Data excerpt:
________

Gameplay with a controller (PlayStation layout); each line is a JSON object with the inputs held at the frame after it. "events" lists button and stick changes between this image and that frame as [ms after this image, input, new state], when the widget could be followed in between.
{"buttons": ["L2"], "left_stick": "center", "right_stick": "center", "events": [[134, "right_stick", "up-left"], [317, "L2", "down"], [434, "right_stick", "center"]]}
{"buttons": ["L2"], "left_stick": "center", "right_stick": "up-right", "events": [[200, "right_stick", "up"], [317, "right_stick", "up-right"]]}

________

Work to be completed: Copy out, from the listing above, every line that contains the word "center".

Completed task:
{"buttons": ["L2"], "left_stick": "center", "right_stick": "center", "events": [[134, "right_stick", "up-left"], [317, "L2", "down"], [434, "right_stick", "center"]]}
{"buttons": ["L2"], "left_stick": "center", "right_stick": "up-right", "events": [[200, "right_stick", "up"], [317, "right_stick", "up-right"]]}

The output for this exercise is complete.